Fiche réalisée par Charles Kesteloot, Responsable de la planification patrimoniale chez Mercier Vanderlinden

Le spécialiste à consulter

Le notaire italien ne représente aucun des parties. Il sert avant tout à procéder aux vérifications d’usage concernant le bien, authentifier les parties ainsi que percevoir les impôts au bénéfice de la République italienne.

Il est donc conseillé de prendre un avocat pour défendre vos intérêts lors des différentes étapes de l’acquisition. D’autant plus que les documents seront établis en italien et que certaines particularités pourraient vous échapper.

L’accès au marché immobilier et les particularités administratives

Tout comme pour la France et l’Espagne, les Belges ont un accès aisé au marché immobilier italien.

Le candidat acquéreur doit préalablement obtenir un code fiscal italien (Codice Fiscale). Il s’agit d’un numéro d’identification. Ce code fiscal est essentiel à toute démarche administrative en Italie. Il concerne d’ailleurs tant les résidents italiens que les étrangers passant des actes en Italie. Tant l’agence immobilière que l’avocat peuvent aider à l’obtention de ce code. Le plus simple est de faire la démarche via un consulat d’Italie en Belgique (Bruxelles – Charleroi – Liège). Il s’agit de remplir un simple formulaire administratif (soi-même ou via son représentant). Seule la carte d’identité belge est nécessaire afin de remplir le formulaire.

Le processus d'achat en Italie est très semblable à ce que nous connaissons en Belgique : une offre d’achat dont l’acceptation scelle la vente, un compromis de vente et un acte authentique passé devant notaire.

Notons que l’offre entraîne en principe le dépôt d’un petit montant la garantissant. En cas d’acceptation, ce dépôt sera considéré comme un acompte sur la vente.

Les impôts et frais à payer lors de l’acquisition

Impôt de transmission

L’achat par un particulier d’une seconde résidence en Italie entraîne le paiement d’un droit de timbre de 9% sur la valeur cadastrale du bien (plus intéressante que la valeur vénale). Quelques autres petites taxes et frais sont dus.

En cas d’achat d’un bien neuf à un professionnel de la construction, l’opération sera soumise au régime TVA. Le taux général est de 10%. Il peut monter à 22% pour les biens de prestiges. Notons que la définition de bien neuf est différente de chez nous : on considère le bien comme neuf jusque dans les 5 ans d’achèvement de la construction. Ici aussi quelques frais et taxes seront dus en sus.
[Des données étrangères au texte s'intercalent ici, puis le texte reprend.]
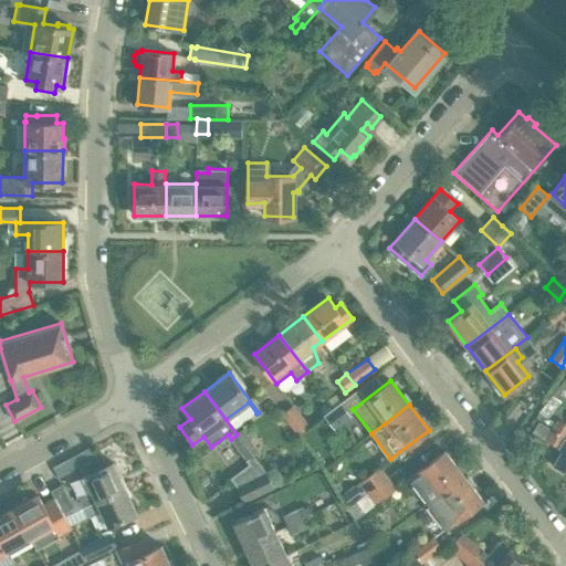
[(308,427),(293,406),(283,413),(297,435),(308,427)]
Les autres impôts et frais

Les honoraires du notaire, avocat et agence immobilière s’ajoutent à ces impôts.

Il faut donc retenir que les frais et taxes liées à un achat immobilier en Italie sont inférieurs à ce que nous connaissons en Belgique. Ceci est surtout dû au fait que l’on paie les droits de vente sur la valeur cadastrale et non pas la valeur réelle.